KPMG Promotes Depman to Lead Community Bank Practice

Community banks face such a steep challenge in the next few years, accounting giant KPMG decided to create a position to oversee its efforts to advise them.

John Depman was named national leader of regional and community banking at KPMG. Depman had been in charge of the firm's Philadelphia and Mid-Atlantic banking practices, and he will retain that duty. In his new role Depman will oversee about 2,000 employees nationwide who offer auditing, consulting and tax services to smaller banks.

"Community banks are experiencing a lot of regulatory, data security, risk management and cost-of-compliance issues," said Depman, a 23-year veteran of KPMG who is based in Philadelphia. "There is little margin for error."

The top issue for community banks is how to reinvent the business model, Depman said. Finding new sources of revenue, especially fee income, will be imperative, he said.

"Dodd-Frank has really changed what services they can charge for, and there will be some experimentation as clients try to figure out what is acceptable to the [Consumer Financial Protection Bureau] and what are the right products," Depman said.
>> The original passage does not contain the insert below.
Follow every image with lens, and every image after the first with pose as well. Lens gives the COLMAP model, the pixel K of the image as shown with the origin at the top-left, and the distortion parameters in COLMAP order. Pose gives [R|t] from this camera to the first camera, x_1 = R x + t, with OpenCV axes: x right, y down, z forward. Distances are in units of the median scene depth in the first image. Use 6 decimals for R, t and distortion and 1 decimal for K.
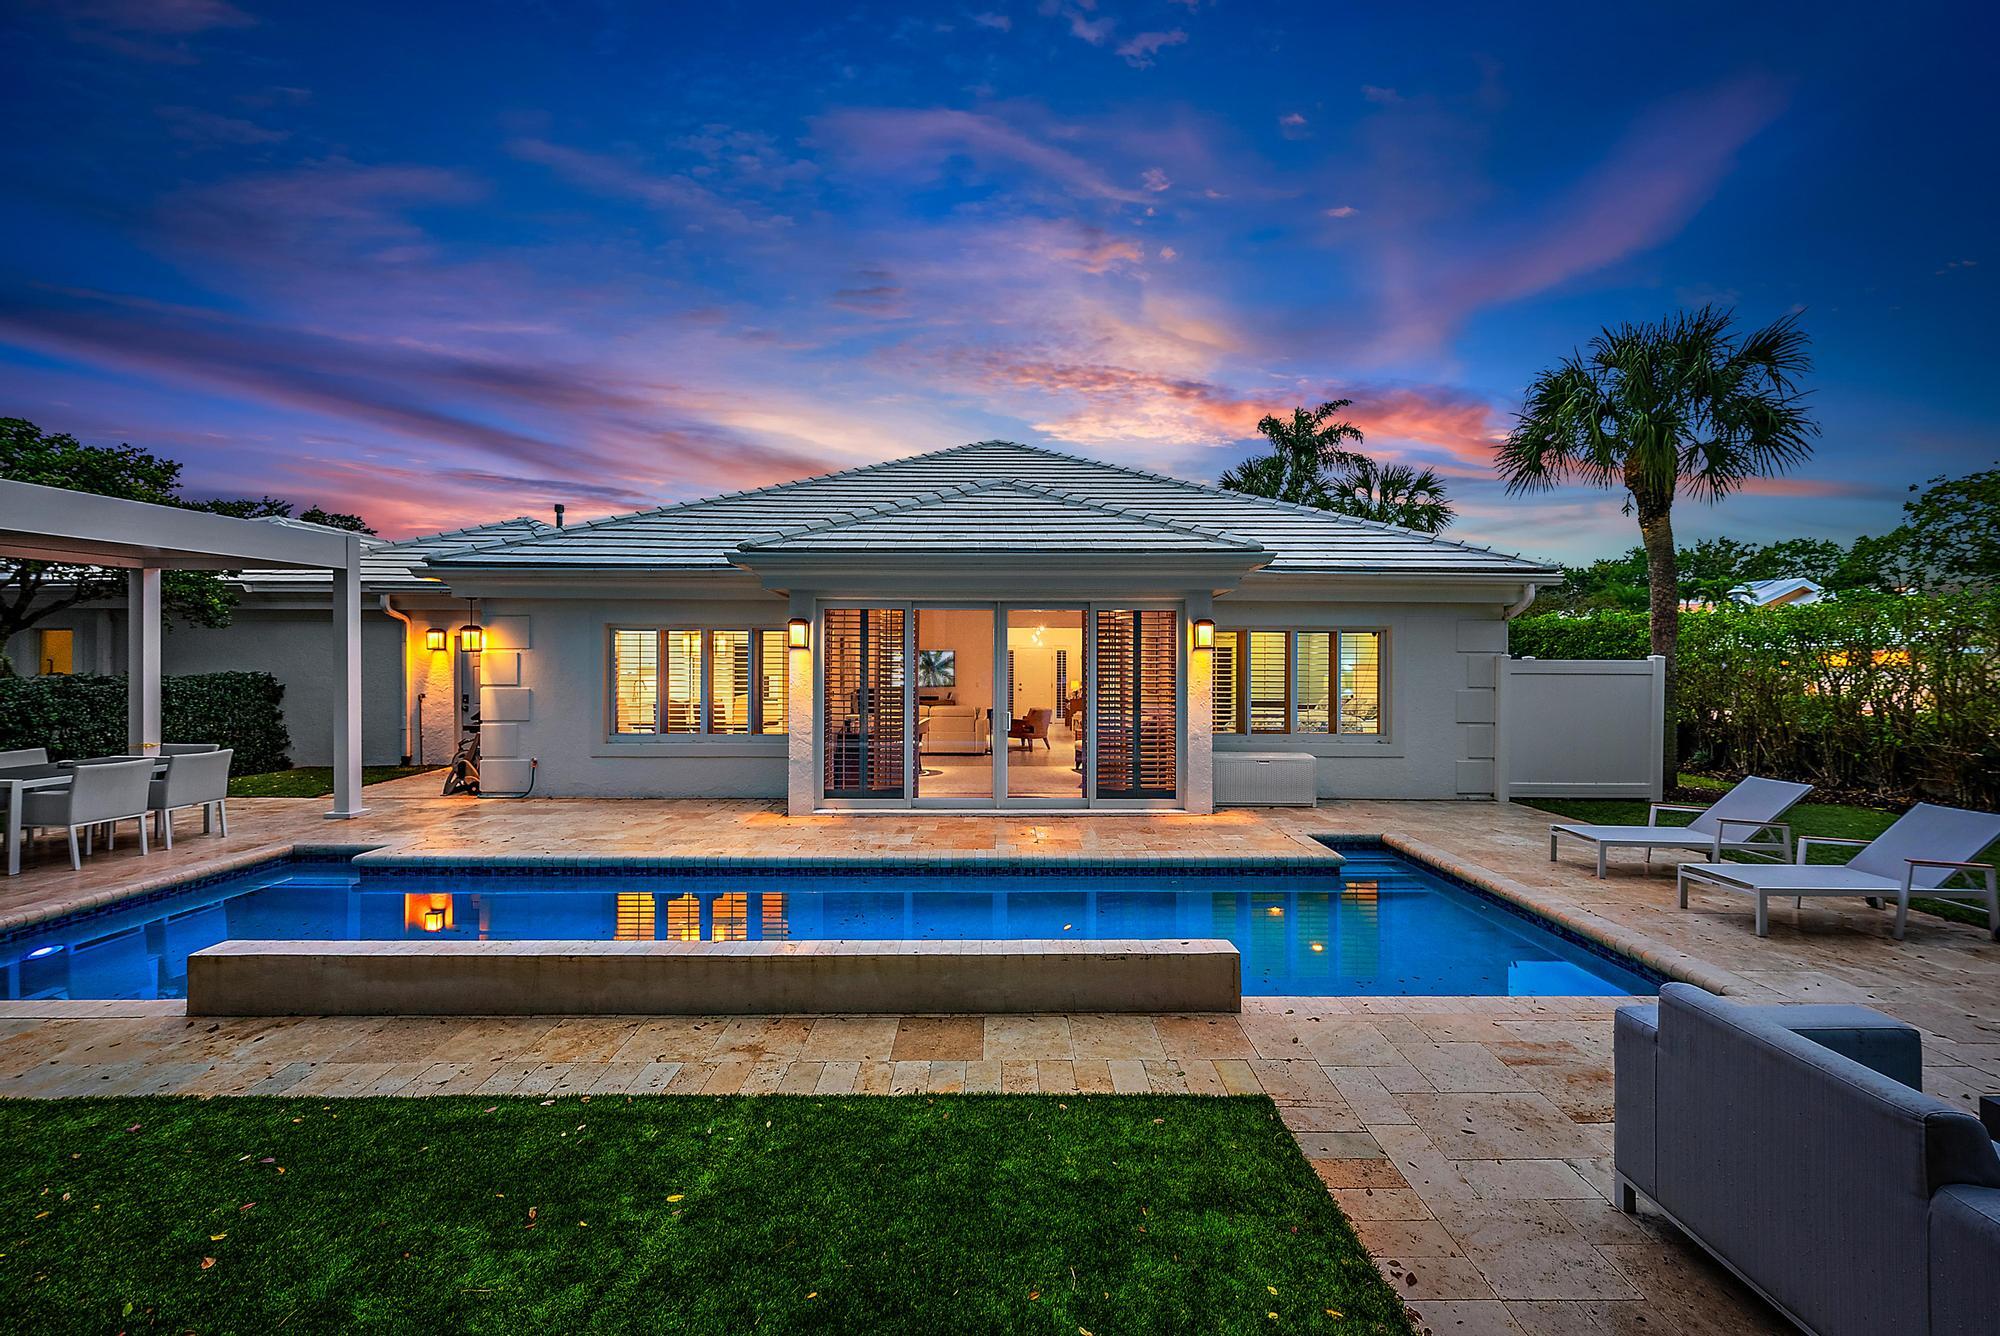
lens RADIAL K [[786.0, 0, 1000.0], [0, 786.0, 668.0], [0, 0, 1]] dist [-0.000562, -0.000134]
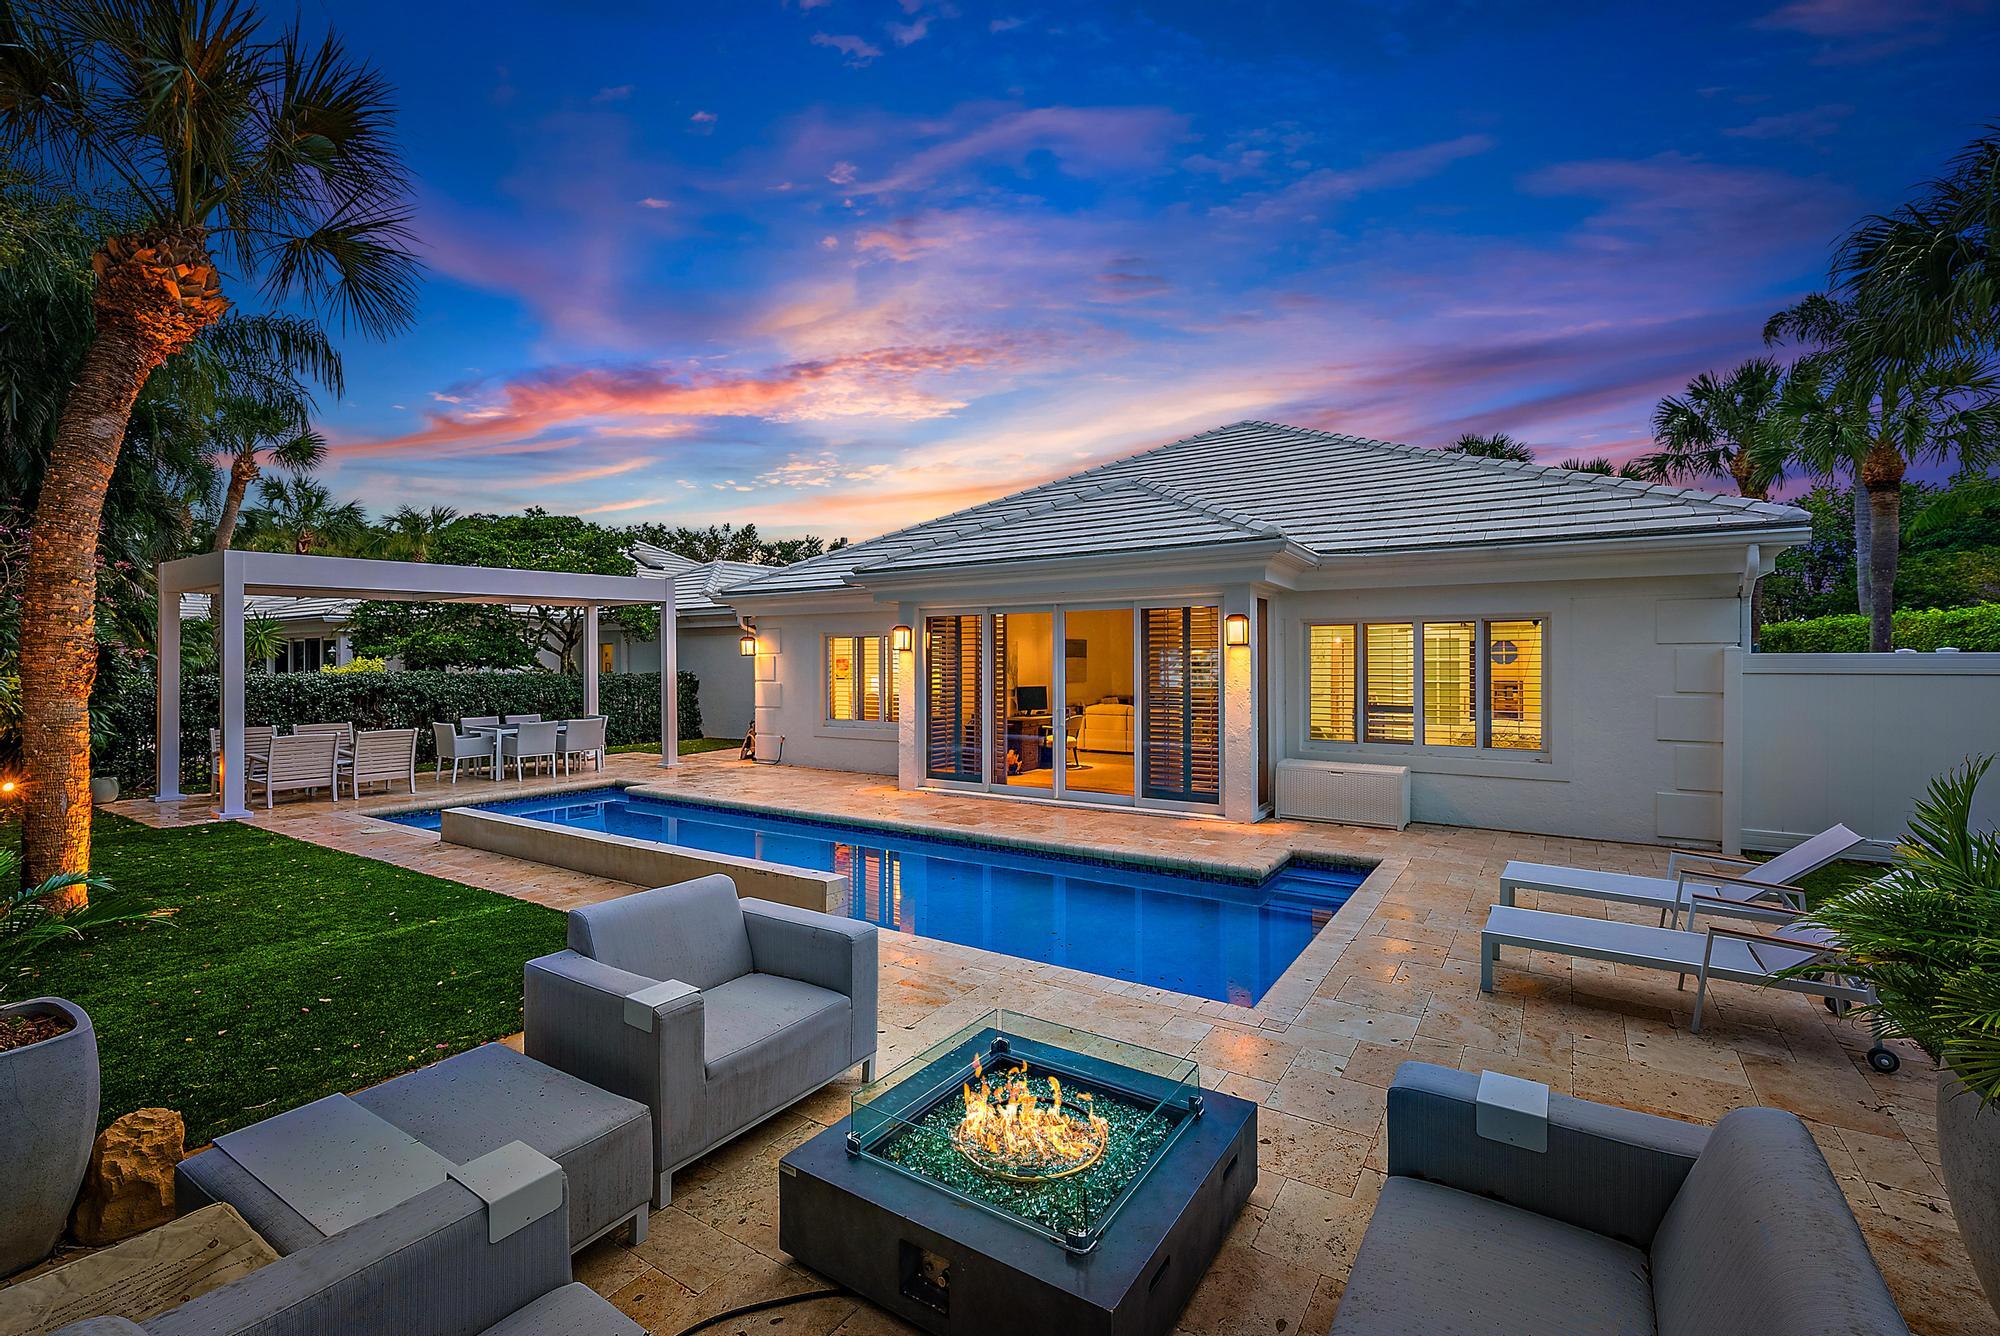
lens RADIAL K [[874.6, 0, 1000.0], [0, 874.6, 668.0], [0, 0, 1]] dist [-0.000301, -0.000045]
pose [[0.828276, -0.002020, -0.560317, 0.597262], [0.002083, 0.999998, -0.000527, 0.002184], [0.560317, -0.000731, 0.828278, -0.022270]]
The competition that KPMG itself faces for community banks' business is fierce. The Big 4 accounting firms — KPMG, Deloitte, Ernst & Young and PricewaterhouseCoopers — have a lock on the market for auditing the biggest banks. KPMG is the auditor for both Wells Fargo (WFC) and Citigroup (NYSE: C).

Community banking is another matter. KPMG has "a number of banks in the $60 million- to $80 million-asset range" and that its "sweet spot tends to be banks with $1 billion-plus of assets," Depman says. But there are plenty of rival firms pitching auditing and consulting services to community banks. New players, like law firm Schiff Hardin, also keep popping up.

KPMG's current roster of community bank clients includes the $13 billion-asset BancorpSouth (BXS) of Tupelo, Miss., and the $8.4 billion-asset National Penn Bancshares (NPBC) of Boyertown, Pa.